THE ‘Big 10’ food and drink companies together emit more greenhouse gases than Scandinavia and, if they were an individual country, would rank as the 25th most polluting, Oxfam revealed today. It warned that companies are risking financial ruin if they do not do more to tackle climate change.
In its new report Standing on the Sidelines, the international agency says that the ’Big 10’ emit more than Finland, Sweden, Denmark, Norway and Iceland’s total of 250 million tons of greenhouse gases, according to the latest available figures. The big 10’s 264 million tons would rank them between Egypt and the United Arab Emirates, placed 24th and 26th respectively.
Oxfam says the companies are capable of cutting their combined emissions by 80 million tons compared to business as usual by 2020 – as much as both Mexico and South Africa have pledged. The companies are not doing enough despite the threat climate change poses to the sustained supply of ingredients they need for their products, their economic might and the need to feed a growing population. Between them, they generate £650 million ($1.1 billion) a day in revenues, equivalent to the total gross domestic product of all the world’s lower income countries.
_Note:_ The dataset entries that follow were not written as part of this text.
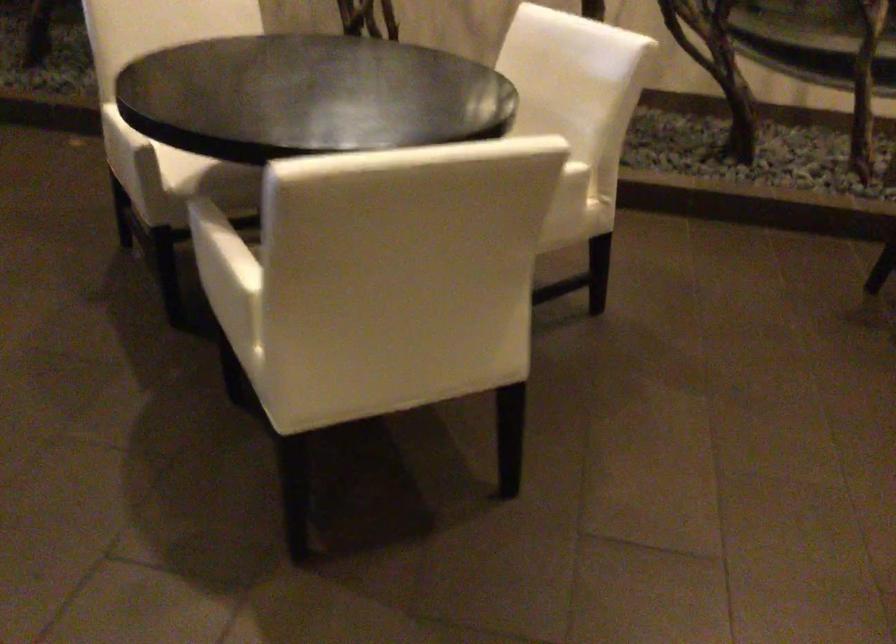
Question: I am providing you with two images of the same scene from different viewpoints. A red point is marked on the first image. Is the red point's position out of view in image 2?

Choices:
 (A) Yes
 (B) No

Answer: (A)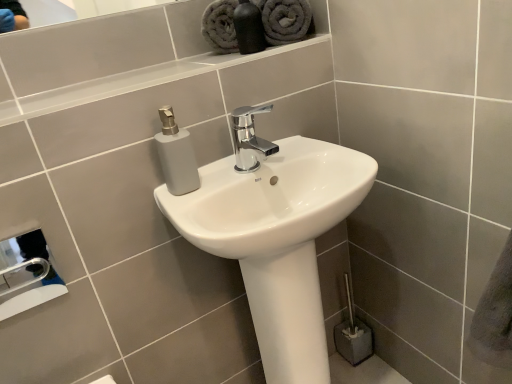
Question: Does matte black bottle at upper center turn towards white glossy sink at center?

Choices:
 (A) yes
 (B) no

Answer: (B)

Question: Considering the relative sizes of matte black bottle at upper center and white glossy sink at center in the image provided, is matte black bottle at upper center taller than white glossy sink at center?

Choices:
 (A) no
 (B) yes

Answer: (A)

Question: Considering the relative positions of matte black bottle at upper center and white glossy sink at center in the image provided, is matte black bottle at upper center behind white glossy sink at center?

Choices:
 (A) yes
 (B) no

Answer: (A)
The ‘Big 10’ are Associated British Foods, Coca-Cola, Danone, General Mills, Kellogg, Mars, Mondelez International, Nestlé, PepsiCo and Unilever. Climate change contributes to storms, floods, droughts and shifting weather patterns, which affect food supplies and are putting pressure on prices, causing more hunger and poverty. Experts predict that by 2050 there will be 50 million more people made hungry because of climate change. Oxfam projects that the price of key products like Kellogg’s Corn Flakes could spike by up to 44% in the next 15 years because of climate change.
Oxfam’s director of UK campaigns and policy Sally Copley said: “By failing to cut emissions adequately the ‘Big 10’ are putting short term profits ahead of the long term interests of both themselves and the rest of us.
“Their influence and wealth are the perfect ingredients to stop putting their businesses at risk and making climate change worse. They need to look at the whole picture from how their ingredients are grown to how their goods are produced to cut emissions. They also need to pressure businesses and governments to do what is needed to tackle climate change and help build a future where everyone has enough to eat.”
Oxfam says that the food industry drives around 25% of global greenhouse gas emissions and that these emissions are growing as demand for food rises. Experts say that if the world is to avoid warming of more than 2C, rising emissions from deforestation and agriculture need to be reversed by 2050 and agriculture and forests need to together become a carbon sink – effectively removing greenhouse gases from the atmosphere.
Of the ‘Big 10’s’ total emissions, about half come from the production of agricultural materials from their supply chains, yet these emissions are not covered by the reduction targets the companies have set. It is with these agricultural emissions that Oxfam finds the companies being particularly negligent.
Some of the ‘Big 10’ companies admit that climate change is already beginning to harm them financially. Unilever says it now loses $415 million a year, while General Mills reported losing 62 days of production in the first fiscal quarter of 2014 alone because of extreme weather conditions that are growing worse because of climate change.
Unilever, Coca-Cola, and Nestle were more assertive than their rivals in their policies and actions to tackle climate change, though they all still had a lot of room for improvement.
Oxfam singled out Kellogg and General Mills as two of the worst on climate and is calling on them to lead the sector towards more responsible policies and practices. Oxfam says they should disclose their agricultural emissions and biggest polluting suppliers, set targets to cut emissions from their supply chains and speak out more to other industries and governments to address the climate crisis.
Oxfam’s investigation shows:
- All of the ‘Big 10’ recognise the need to reduce indirect agricultural emissions within their supply chains and seven of them annually measure and report on these emissions through the Carbon Disclosure Project– but not Kellogg, General Mills or Associated British Foods
- Only Unilever and Coca-Cola have committed to reduction targets that address emissions in their supply chains, but none of the ‘Big 10’ have committed to clear reduction targets specific to their agricultural emissions
- None of the ‘Big 10’ require their suppliers to set targets to reduce emissions
- All of the 'Big 10' have set targets to reduce emissions from their operations, but these are often not science-based and don't reflect their full contribution to the problem
- Several of the ‘Big 10’ companies have committed to ambitious timelines to end deforestation in their supply chains for palm oil but only Mars and Nestle extend these policies to other commodities that are drivers of deforestation and land use change
- An Indonesian company that sells palm oil to Cargill, a supplier of Kellogg and General Mills and other food industry giants, is allegedly involved in burning forest land to produce palm oil and contributing to a massive forest fire that alone created greenhouse gas emissions equivalent to the annual emission from 10.3 million cars
- With the exception of Unilever, Coca-Cola and Mars, the companies are not doing enough to publicly urge government and other businesses to do more to tackle climate change. This includes challenging damaging or inadequate positions of trade associations that represent them.